- Page text
This blog is intended to be thought-provoking. To bring you on this journey towards decolonising design… a jumping off point for figuring out this brave new world together.

Software is becoming more and more ubiquitous to developing solutions in all areas of life. But the genesis of computer programming, user experience and user interface design has been born entirely out of Western design values, and emerged from the minds of white men. We’re all too familiar with the negative impact that this homogenous lens has had on the world around us. So, how can we pave a new way forward? How can we start to dismantle all the ways we’ve wronged people and our planet?

“Decolonisation” is a word we’re increasingly hearing at design events.

“Colonisation” is rooted in the oppression of groups of people for the benefit of another (for e.g. indigenous people and the dislocation of African communities for slavery) — specifically, the seizure of their resources, and the embedding of Western ideology, systems and politics.

The word “decolonisation” is described as the withdrawal of a state from a former colony. Decolonising design means to acknowledge that we’ve applied the Western dominant lens to understanding and creating the world around us. This has created systematic global human and environmental injustice, within a system of privilege and oppression.

By decolonising design, we have the opportunity to see and do things differently — using other modes of understanding and creating, from the perspective of other groups — unravelling the production of knowledge from one that’s been primarily Eurocentric.

Understanding that the standards we are taught are not universal is key to decolonisation. It’s about shattering the familiar, and disrupting the status quo. In this article I’d like to offer you some food for thought, so that we can collectively be and do better in the software industry.

How have colonial histories affected design?

Designers are inspired and create solutions based on their taste for certain artifacts, and this taste is derived from what we’re exposed to.

The design values and history which are taught in the West are dominantly European, American, and produced by men. The work produced by non-Western cultures and those from poorer backgrounds are often classed as ‘craft’ rather than design. Classifying traditional craft as different from modern design deems their histories and practices of design as inferior.

Centring Western conventions inevitably excludes everything else as “different” or “wrong”. When a homogenous group of people decide what’s “good”, it creates a force that pushes the majority of people to strive towards a similar style — having detrimental effects on the profession, and the people it serves.

We often think the work we do, especially in software design, is neutral, universal, and apolitical (it’s just maths and logic, isn’t it!?). But the decisions and choices we make are intrinsically political: with every choice we make, there’s the potential to exclude and oppress, and we can persuade an audience one way or another.

Moving away from Western conventions

To begin moving away from Western conventions, I believe we need to start by rethinking the needs of the audience we’re designing for.

How might different groups of people identify with, and experience what you’re creating?

In Aotearoa, New Zealand, we have historically privileged the majority non-indigenous Pākehā culture (which is at odds with the bicultural status and foundations of our country). We are also guilty of being wedded to a Euro-American lineage (although this is shifting, more on this later). This has led to something of an identity crisis, both aesthetically and philosophically, to the detriment of Māori language and knowledge.

- What is needed
Please reproduce the decolonising design text starting at "We often think" and stopping after "we’re designing for.", switching "software design" to "interface design". The records are separate material, unconnected to the text above.

(Chart understanding data)
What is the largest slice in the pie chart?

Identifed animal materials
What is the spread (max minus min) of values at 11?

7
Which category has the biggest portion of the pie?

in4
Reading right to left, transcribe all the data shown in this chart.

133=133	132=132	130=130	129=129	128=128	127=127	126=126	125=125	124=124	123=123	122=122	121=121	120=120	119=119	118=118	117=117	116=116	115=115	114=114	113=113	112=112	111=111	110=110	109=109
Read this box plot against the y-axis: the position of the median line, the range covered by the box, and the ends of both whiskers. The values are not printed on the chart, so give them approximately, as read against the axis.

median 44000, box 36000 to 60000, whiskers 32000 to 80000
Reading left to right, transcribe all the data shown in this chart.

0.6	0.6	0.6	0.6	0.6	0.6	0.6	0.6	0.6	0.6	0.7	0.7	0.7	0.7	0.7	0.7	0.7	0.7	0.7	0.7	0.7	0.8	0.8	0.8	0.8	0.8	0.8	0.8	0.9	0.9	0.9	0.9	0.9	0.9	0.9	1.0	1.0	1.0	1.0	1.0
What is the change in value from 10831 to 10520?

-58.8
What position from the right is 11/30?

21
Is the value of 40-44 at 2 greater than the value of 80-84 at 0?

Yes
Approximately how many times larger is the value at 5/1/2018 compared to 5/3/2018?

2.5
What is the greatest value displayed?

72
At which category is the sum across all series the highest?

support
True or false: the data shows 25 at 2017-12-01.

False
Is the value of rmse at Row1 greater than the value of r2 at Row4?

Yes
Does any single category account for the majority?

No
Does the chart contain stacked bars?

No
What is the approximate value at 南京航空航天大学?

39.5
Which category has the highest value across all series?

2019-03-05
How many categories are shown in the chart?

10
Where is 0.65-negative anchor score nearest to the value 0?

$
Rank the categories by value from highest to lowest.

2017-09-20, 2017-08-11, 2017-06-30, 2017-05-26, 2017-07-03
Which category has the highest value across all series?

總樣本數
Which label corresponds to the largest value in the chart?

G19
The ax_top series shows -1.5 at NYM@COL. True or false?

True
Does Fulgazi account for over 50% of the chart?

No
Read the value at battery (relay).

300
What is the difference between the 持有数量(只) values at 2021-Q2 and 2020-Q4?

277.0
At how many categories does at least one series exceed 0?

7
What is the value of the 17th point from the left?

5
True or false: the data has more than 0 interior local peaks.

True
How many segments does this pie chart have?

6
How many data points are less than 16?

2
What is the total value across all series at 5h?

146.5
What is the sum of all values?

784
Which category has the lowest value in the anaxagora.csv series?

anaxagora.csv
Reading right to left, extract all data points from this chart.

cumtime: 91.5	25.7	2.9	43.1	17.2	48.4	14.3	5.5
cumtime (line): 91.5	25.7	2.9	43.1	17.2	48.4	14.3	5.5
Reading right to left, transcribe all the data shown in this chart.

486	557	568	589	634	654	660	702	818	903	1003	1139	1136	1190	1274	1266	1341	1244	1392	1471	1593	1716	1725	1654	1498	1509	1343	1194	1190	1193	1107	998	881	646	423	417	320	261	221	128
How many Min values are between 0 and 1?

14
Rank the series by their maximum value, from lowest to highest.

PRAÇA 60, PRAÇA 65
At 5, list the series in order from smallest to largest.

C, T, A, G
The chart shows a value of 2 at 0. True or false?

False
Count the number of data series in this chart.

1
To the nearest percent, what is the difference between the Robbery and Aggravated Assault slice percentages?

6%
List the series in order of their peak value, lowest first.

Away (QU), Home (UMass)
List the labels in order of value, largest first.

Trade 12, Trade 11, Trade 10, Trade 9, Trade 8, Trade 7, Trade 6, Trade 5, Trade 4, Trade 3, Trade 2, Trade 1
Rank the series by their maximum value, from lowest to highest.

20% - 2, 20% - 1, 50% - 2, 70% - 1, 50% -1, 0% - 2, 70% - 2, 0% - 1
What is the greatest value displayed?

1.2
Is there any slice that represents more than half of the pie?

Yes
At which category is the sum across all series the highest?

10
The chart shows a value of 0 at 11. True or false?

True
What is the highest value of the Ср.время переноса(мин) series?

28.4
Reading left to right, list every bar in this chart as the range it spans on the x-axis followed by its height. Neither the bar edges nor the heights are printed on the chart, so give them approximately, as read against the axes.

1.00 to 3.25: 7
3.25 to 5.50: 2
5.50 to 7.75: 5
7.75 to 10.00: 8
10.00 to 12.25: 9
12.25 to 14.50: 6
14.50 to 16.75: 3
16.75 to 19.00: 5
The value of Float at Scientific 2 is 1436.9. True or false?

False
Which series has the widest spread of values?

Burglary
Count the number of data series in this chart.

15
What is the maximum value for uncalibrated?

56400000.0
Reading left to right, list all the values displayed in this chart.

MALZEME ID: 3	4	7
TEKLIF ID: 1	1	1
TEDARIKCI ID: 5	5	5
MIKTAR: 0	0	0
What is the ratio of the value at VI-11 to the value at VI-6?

- Solution for this exercise
We often think the work we do, especially in interface design, is neutral, universal, and apolitical (it’s just maths and logic, isn’t it!?). But the decisions and choices we make are intrinsically political: with every choice we make, there’s the potential to exclude and oppress, and we can persuade an audience one way or another.

Moving away from Western conventions

To begin moving away from Western conventions, I believe we need to start by rethinking the needs of the audience we’re designing for.